Un eslogan es una fórmula breve, original, utilizada para publicidad, propaganda política, etcétera. Así lo sugiere la RAE. Merriam Webster va un poco más al detalle al señalar que, además de ser una expresión publicitaria, un eslogan es un grito de guerra de un cierto clan escocés que actualmente se usa como palabra o frase para expresar una posición o para anunciar una meta a ser alcanzada.
Los eslogan tienen la virtud de atraer públicos y generar adhesiones. Lo hacen, no obstante, a pesar de disiparse sus contenidos con la misma instantaneidad con que fueron formulados. “Chile rumbo a Rusia 2018”, es un ejemplo de ello. Hay, no obstante, otros que ameritan mayor preocupación.
Hay algunos que resultan graciosos con el pasar de los años. “En Chile las instituciones funcionan”, es uno de ellos. Los hay aquellos que, a pesar de las evidencias en sentido contrario, alimentan la imaginación popular, “el terremoto registrado más grande de la historia del mundo”, no podría sino hinchar de orgullo a un valdiviano bien nacido. En fin, los hay de muchos tipos y sabores.
Los que preocupan son de sabor amargo. O, por lo menos, los que a mí así me saben. Son aquellos que se instalan insidiosamente en el sentido común, permitiendo la fabricación de estereotipos que luego alimentan no solo a la opinión pública sino a las políticas a ellos asociados. La construcción verbal, “violencia mapuche” es, sin duda, una de las más delirantes en este sentido. Pero hay otras que parecen sensatas y que socavan de modos más subterráneos los tejidos sociales.
Quiero referirme a un eslogan en particular, “primera generación de universitarios”. Esta frase debe ser la más popular en los medios académicos y en lo principal se refiere a jóvenes cuyos padres no recibieron estudios superiores.
A simple vista, el eslogan resulta funcional e instructivo. Describe la apertura del medio universitario a estudiantes cuyos padres no fueron a la universidad. Permite a la vez, fijar algunas políticas y prácticas pedagógicas orientadas a la nivelación de estudios y el acompañamiento de los procesos formativos de este sector de la comunidad estudiantil. Hasta aquí, aparentemente, todo va bien. Ahora, si pensamos en algún ejemplo paradigmático, podríamos advertir algunas fisuras en esta forma de concebir al sector así definido.

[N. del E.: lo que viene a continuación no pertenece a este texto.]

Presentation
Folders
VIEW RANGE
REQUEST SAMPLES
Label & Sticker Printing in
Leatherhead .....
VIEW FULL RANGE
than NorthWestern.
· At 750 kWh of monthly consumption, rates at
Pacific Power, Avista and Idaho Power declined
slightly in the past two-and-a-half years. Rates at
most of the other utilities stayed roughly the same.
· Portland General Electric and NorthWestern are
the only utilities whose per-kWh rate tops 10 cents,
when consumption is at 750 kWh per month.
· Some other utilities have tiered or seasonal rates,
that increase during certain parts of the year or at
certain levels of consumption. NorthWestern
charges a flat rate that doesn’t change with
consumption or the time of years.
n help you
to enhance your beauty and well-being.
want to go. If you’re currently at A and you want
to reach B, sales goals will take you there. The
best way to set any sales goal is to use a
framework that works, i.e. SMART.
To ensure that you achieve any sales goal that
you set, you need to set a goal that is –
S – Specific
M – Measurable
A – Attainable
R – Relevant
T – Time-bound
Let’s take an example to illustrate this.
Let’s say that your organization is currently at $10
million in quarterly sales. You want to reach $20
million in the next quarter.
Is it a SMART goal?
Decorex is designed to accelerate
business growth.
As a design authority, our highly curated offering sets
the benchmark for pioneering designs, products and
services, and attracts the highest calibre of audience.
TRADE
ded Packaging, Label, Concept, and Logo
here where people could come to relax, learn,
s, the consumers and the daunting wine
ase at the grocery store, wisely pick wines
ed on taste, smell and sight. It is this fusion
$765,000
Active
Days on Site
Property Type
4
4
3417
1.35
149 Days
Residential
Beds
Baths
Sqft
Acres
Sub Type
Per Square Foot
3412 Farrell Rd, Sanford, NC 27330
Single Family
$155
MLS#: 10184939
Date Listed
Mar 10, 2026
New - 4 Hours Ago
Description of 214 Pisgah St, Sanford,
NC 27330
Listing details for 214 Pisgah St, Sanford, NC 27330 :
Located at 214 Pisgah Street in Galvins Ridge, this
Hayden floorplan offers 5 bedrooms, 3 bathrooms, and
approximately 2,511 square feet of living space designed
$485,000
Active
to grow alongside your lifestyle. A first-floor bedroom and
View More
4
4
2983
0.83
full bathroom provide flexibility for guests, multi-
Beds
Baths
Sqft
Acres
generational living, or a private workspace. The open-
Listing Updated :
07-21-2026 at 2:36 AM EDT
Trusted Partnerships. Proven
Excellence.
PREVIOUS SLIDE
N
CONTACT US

Digamos, Albert Camus. Me costaría pensar en él como un representante de una “primera generación” (se ha usado tanto el término que ya basta con reducirlo a estas dos palabras). No calza, definitivamente no calza. Pablo Neruda, Gabriela Mistral. No calzan. Nicanor Parra, tampoco.
Cuando escucho hablar de “primera generación” en general le asocio dos ideas, “viene de un hogar donde no hay cultura universitaria,o donde no hay libros” y “no cuenta con las competencias académicas”. Y en esta trilogía creo ver el problema.
El mundo universitario parece haberse dividido entre quienes ya tienen una cultura universitaria y quienes aún no la tienen. No sorprende que esta divisoria coincida con el límite entre las clases acomodadas y las clases ascendentes, como ahora se les llama. En consecuencia el problema no es pedagógico ni técnico, es más bien un problema cultural y político.
Imagino que los especialistas tienen miles de argumentos para desestimar mi razonamiento.
Sin embargo, en mi porfía, advierto que en mi sala de clases hay estudiantes que tienen ciertas capacidades y otros que no las tienen. Mis esfuerzos apuntan a proveer los medios, dentro de mis posibilidades, a quienes los requieran.
Nada automático hay en suponer, por ejemplo, que un estudiante con problemas de expresión escrita provenga del grupo A o del grupo B. Es probable, en términos estadísticos, que estudiantes que reciben un quinto o menos de los recursos financieros que reciben otros en su formación previa rindan o debieran rendir menos en las áreas en que son evaluados.
Lo paradójico es que quienes reciben cinco veces más, ¡no rindan cinco veces más! Pero esto es muy distinto a decir que son de “primera generación”.
El eslogan, en el caso de los estudiantes universitarios, conlleva un conjunto de prejuicios que tienden, por una parte, a estereotipar a algunos de ellos, a la vez que refuerzan un modelo paternalista donde los que tenemos cultura universitaria estamos ayudando a los que no la tienen. ¡Ya me quisiera esta ayuda de alguno de nuestros Premios Nobel o de literatos como Hernán Rivera Letelier!
El fruto amargo del eslogan es el de simultáneamente sedimentar una cultura narcisista y otra de resentimientos. Y sucede, en ocasiones, que los eslogan reclaman su origen escocés y se transforman en el grito de guerra de a quienes a través suyo se ha estereotipado. Marichiweu.